During supper, an English lady called Rachel, also dressed in white, sat on the table and spoke happily about the play she is involved in for Christmas, a Brahma Kumaris take on Cinderella that focuses on positive thinking for children in local schools.

Halfway through the conversation, some Indian music began playing and everybody put their heads down for one-minute silence, this happened twice during meal time.

Brahma Kumaris has been called a radical cult. With many of the sites and committees against the group saying that women are being controlled and practising mind control through hypnosis.

“It is about controlling your own mind, not anyone else’s,” says Maniben. “It is not hypnosis, some women can go into a trance,” she says. “We get up at 4:00 am every day to connect with God. I meditate, I focus on the point of light and the whole room is filled with light and energy. I experience this every day.”

“Its a type of woman power, or female power”

Maniben says that when she was younger she was an atheist and didn’t want anything to do with religion. “I went to India from Africa, age of 12 and the little faith I had was all gone,” she says. “It was all corrupted.”

When she was fourteen she came to England with her family. Her father started to become interested in the Brahma Kumaris, “I thought: What’s happening to him?” He insisted Maniben join the course, which at first she didn’t want to: “What about my evening television? I thought.”

To please her parents she went on the course, which was seven days long. “Something started to feel different, I began to take notice of what was being taught, it was different,” she says.

“Its a type of woman power, or female power,” says Paru from Peterborough, who doesn’t attend the centre but watches videos on Youtube of the world famous Sister Shivani, who is the winner of ‘The Women of the Decade Achievers Award’ [ASSOCHAM’S Ladies League], and who inspires people through her channel that focuses on practical and useful spirituality with titles such as “Do small issues trouble you?” or “Gossip enters your energy field.”

Paru’s family were distraught about her decision to become a BK sister. “When they found out, my husband and dad started shouting at me and my mum didn’t speak to me,” she says.

“My family always preached to me about how bad it is, I don’t preach, yet I’m the one who is supposedly in a cult,” she says. “I’m independent, I handle my own finances.

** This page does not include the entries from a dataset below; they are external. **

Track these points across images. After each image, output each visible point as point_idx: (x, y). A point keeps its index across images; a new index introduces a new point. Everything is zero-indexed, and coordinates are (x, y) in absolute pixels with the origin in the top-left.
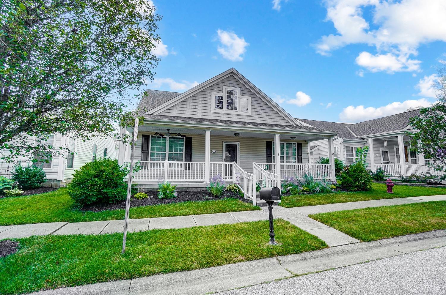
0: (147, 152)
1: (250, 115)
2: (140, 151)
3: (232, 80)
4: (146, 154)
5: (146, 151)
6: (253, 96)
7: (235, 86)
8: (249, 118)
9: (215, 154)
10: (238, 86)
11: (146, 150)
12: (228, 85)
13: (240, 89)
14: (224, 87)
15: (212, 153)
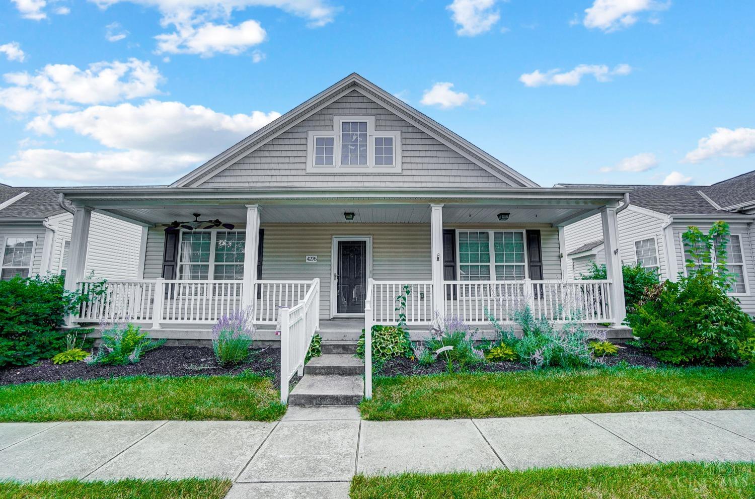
0: (173, 263)
1: (400, 171)
2: (161, 262)
3: (355, 99)
4: (171, 267)
5: (171, 261)
6: (404, 129)
7: (364, 111)
8: (395, 179)
9: (312, 265)
10: (369, 111)
11: (172, 259)
12: (347, 111)
13: (373, 117)
14: (336, 118)
15: (307, 261)
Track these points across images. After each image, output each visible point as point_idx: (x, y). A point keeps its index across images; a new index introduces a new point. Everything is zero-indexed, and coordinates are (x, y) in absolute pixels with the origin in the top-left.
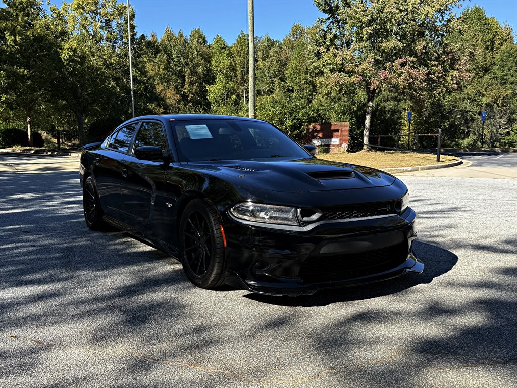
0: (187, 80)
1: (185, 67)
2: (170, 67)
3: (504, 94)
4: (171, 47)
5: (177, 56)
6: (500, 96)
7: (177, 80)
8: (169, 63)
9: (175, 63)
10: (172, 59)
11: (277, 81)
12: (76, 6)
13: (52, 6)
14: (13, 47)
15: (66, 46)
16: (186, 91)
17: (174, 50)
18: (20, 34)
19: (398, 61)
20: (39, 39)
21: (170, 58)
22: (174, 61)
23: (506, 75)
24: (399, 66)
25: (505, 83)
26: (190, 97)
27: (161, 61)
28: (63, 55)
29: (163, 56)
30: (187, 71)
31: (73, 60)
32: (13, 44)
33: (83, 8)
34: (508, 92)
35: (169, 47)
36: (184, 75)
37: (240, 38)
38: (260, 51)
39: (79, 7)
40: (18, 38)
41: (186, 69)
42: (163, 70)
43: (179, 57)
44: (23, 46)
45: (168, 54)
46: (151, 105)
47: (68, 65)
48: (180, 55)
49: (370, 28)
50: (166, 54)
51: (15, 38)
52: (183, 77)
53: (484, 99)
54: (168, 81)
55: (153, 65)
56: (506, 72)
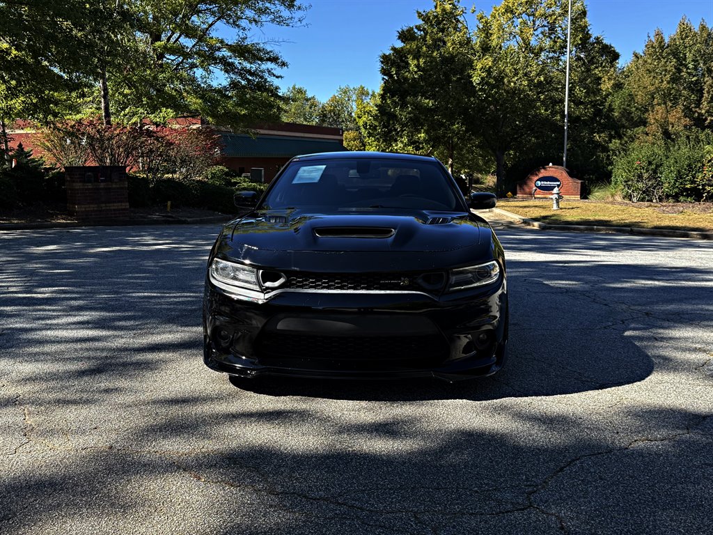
0: (706, 95)
1: (704, 76)
2: (681, 77)
4: (686, 47)
5: (693, 61)
7: (690, 96)
8: (679, 71)
9: (689, 71)
10: (686, 66)
12: (503, 10)
13: (478, 14)
14: (416, 72)
15: (479, 66)
16: (703, 111)
17: (690, 51)
18: (425, 56)
20: (449, 60)
21: (682, 64)
22: (688, 68)
26: (708, 121)
27: (666, 70)
28: (475, 78)
29: (670, 62)
30: (707, 81)
31: (487, 83)
32: (416, 69)
33: (512, 12)
35: (681, 48)
36: (701, 87)
39: (509, 10)
40: (422, 61)
41: (706, 79)
42: (668, 83)
43: (697, 61)
44: (427, 70)
45: (678, 59)
46: (600, 137)
47: (481, 90)
48: (698, 58)
50: (676, 58)
51: (418, 61)
52: (701, 91)
54: (675, 98)
55: (654, 77)
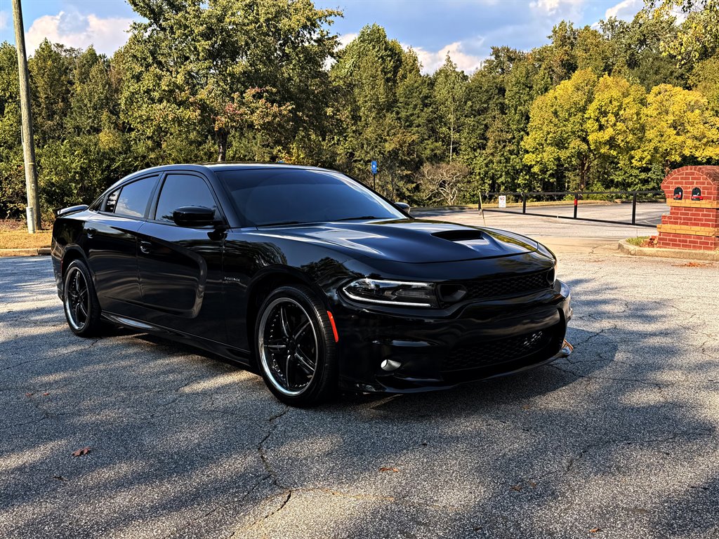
3: (409, 140)
6: (405, 142)
11: (105, 115)
19: (250, 92)
23: (412, 115)
24: (251, 99)
25: (410, 126)
34: (414, 137)
37: (43, 49)
38: (75, 69)
49: (207, 42)
53: (387, 145)
56: (410, 112)
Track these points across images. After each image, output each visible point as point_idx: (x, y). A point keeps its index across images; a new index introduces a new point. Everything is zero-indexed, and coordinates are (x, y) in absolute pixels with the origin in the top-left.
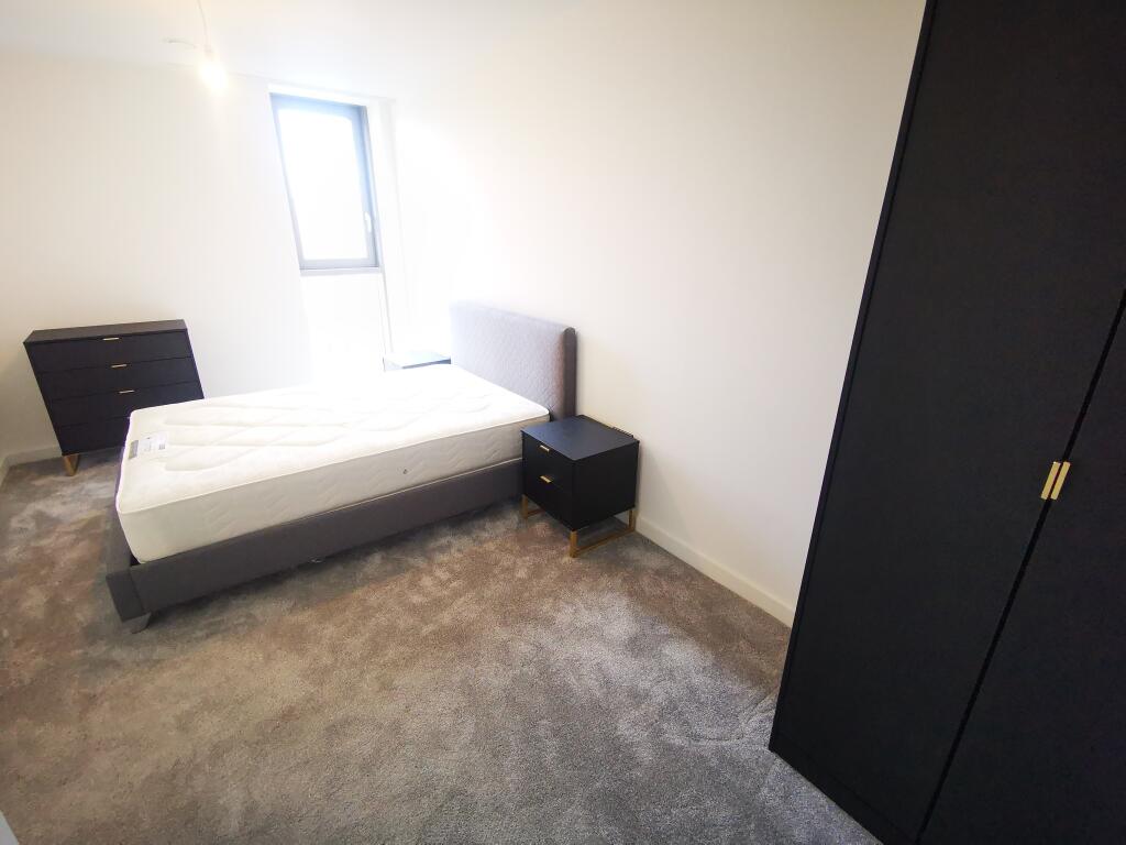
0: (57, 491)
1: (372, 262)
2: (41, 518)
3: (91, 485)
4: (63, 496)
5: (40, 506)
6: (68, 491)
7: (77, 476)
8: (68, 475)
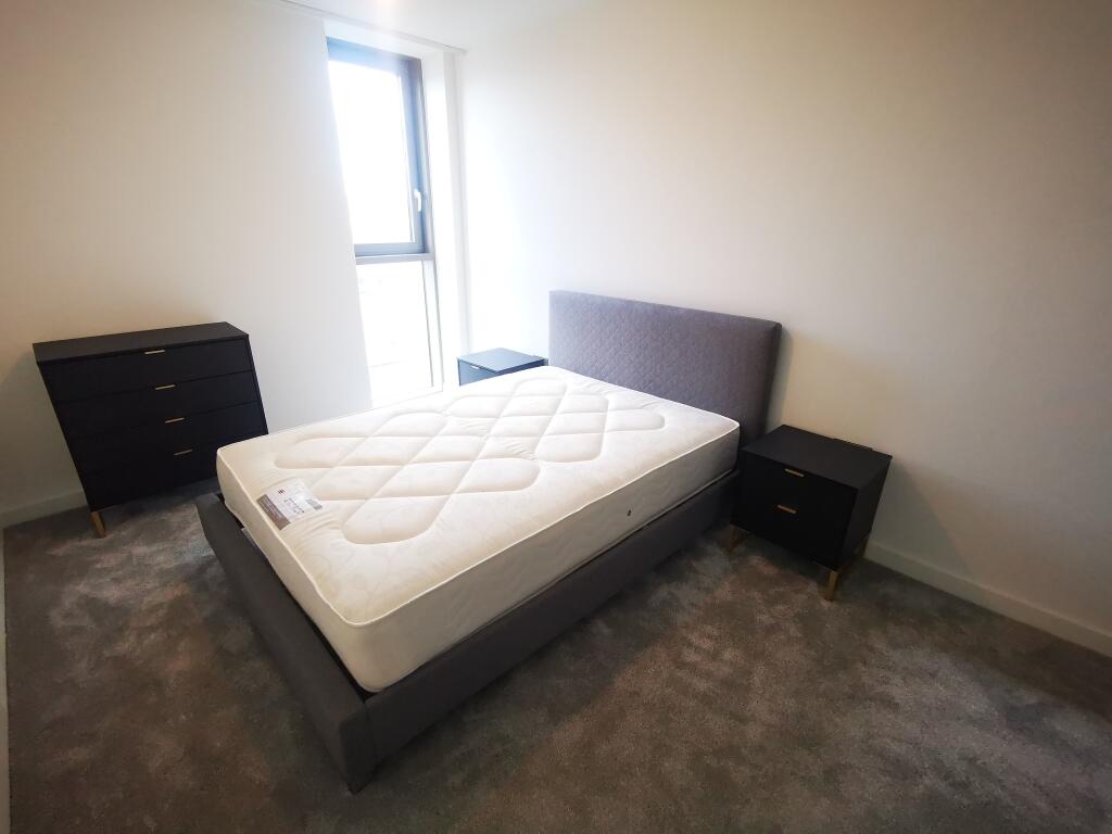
0: (97, 562)
1: (418, 247)
2: (92, 606)
3: (140, 550)
4: (107, 571)
5: (82, 588)
6: (110, 560)
7: (109, 537)
8: (98, 536)
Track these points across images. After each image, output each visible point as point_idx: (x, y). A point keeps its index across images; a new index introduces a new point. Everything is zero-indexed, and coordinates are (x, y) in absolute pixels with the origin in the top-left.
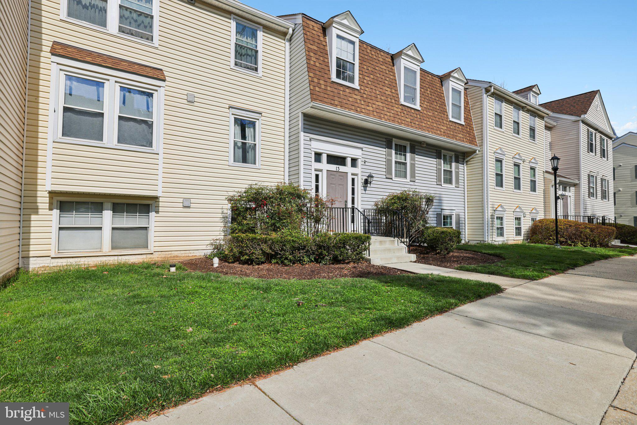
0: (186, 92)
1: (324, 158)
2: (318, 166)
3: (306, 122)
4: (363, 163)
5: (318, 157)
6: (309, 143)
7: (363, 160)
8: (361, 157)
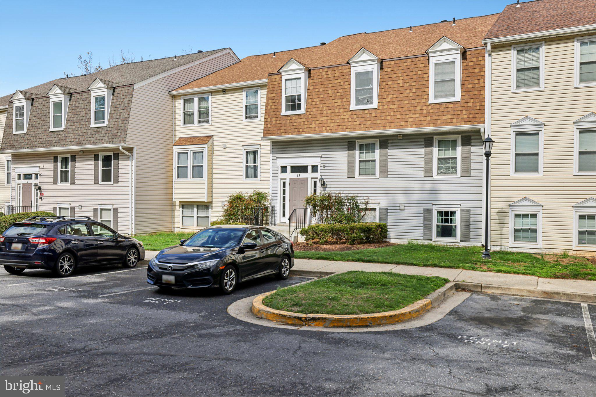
0: (222, 144)
1: (289, 169)
2: (284, 175)
3: (274, 147)
4: (323, 168)
5: (284, 169)
6: (275, 161)
7: (322, 165)
8: (320, 164)
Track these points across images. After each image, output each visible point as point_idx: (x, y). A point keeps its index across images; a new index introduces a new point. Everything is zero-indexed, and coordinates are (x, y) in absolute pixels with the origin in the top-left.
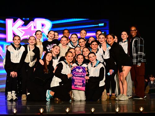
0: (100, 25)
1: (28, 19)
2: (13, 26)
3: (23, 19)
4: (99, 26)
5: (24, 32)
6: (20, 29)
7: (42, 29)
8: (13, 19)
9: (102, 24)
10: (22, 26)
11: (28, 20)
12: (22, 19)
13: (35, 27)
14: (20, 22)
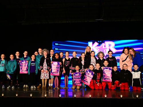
1: (101, 41)
2: (92, 46)
5: (99, 49)
6: (96, 48)
7: (109, 47)
8: (92, 42)
10: (98, 46)
12: (97, 42)
13: (105, 46)
14: (96, 44)
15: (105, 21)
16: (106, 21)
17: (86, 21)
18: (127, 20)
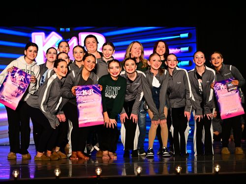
0: (182, 36)
1: (69, 29)
3: (61, 29)
4: (180, 38)
8: (44, 33)
9: (186, 35)
11: (68, 32)
12: (58, 32)
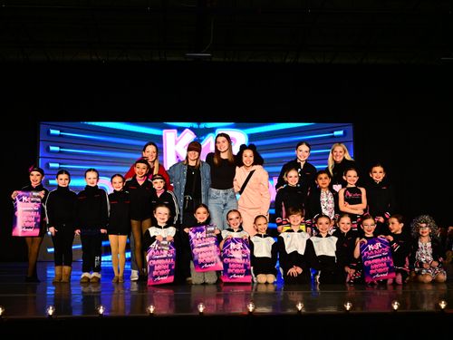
15: (217, 59)
16: (222, 60)
17: (157, 58)
18: (288, 60)
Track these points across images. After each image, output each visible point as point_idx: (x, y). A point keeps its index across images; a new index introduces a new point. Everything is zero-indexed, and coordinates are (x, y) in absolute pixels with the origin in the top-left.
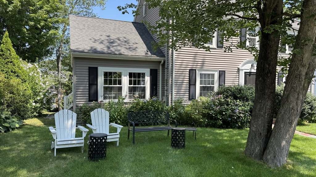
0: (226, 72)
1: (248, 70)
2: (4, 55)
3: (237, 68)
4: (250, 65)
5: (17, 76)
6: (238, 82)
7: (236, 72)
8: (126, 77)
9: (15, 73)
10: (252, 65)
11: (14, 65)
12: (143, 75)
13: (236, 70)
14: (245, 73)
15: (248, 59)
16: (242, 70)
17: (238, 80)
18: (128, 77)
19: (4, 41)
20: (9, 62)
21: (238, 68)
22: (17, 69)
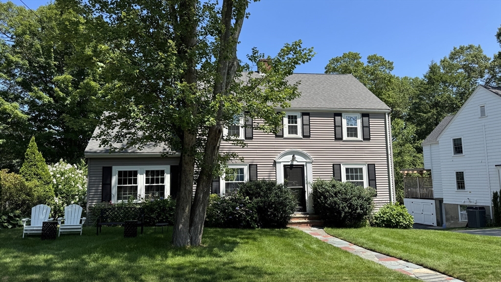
0: (258, 166)
1: (289, 162)
2: (28, 158)
3: (273, 161)
4: (292, 156)
5: (40, 178)
6: (275, 177)
7: (272, 166)
8: (142, 176)
9: (37, 175)
10: (293, 156)
11: (38, 168)
12: (163, 173)
13: (272, 163)
14: (285, 166)
15: (287, 150)
16: (280, 162)
17: (275, 175)
18: (145, 175)
19: (30, 146)
20: (32, 165)
21: (275, 161)
22: (40, 172)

I’m a better mother and more calm with the kids.” 

Paru’s husband initially had concerns about the friends she made online through the BK forums: “I mix with women of all casts, religions and colours,” she says. “We have a Whatsapp group and on there my friends are English, Muslim, Indian, Swedish, Italian, Australian. But they are all BK because BK women don’t gossip.”

“People in BK don’t talk about other people, because our lives are fulfilled, I am not just a housewife, a mother, or a daughter in law I am all of those things whilst still being close to god, have a purpose outside the home, but new people with different views it scares my husband.”

“Becoming celibate is an empowering decision for a woman.”

Women in Brahma Kumaris hold top administrative positions within the movement yet BK affirms that It is the partnership with both women and men together, based on respect and equality that makes everything balanced.

“It’s not that men are less,” says Paru. “Dada, the founder of BK is a man. Men do have big roles in BK, it’s just in BK, women can do it too. Women and men are the same. That is a threat to some men,” she says.

She says that although she can’t live in the same way that other sisters live because she has children. She does follow the diet, the lessons, and also practises celibacy. She believes that women were put at the forefront because of celibacy, “That is a weakness for man, and it might be why so many are against us, becoming celibate is an empowering decision for a woman.”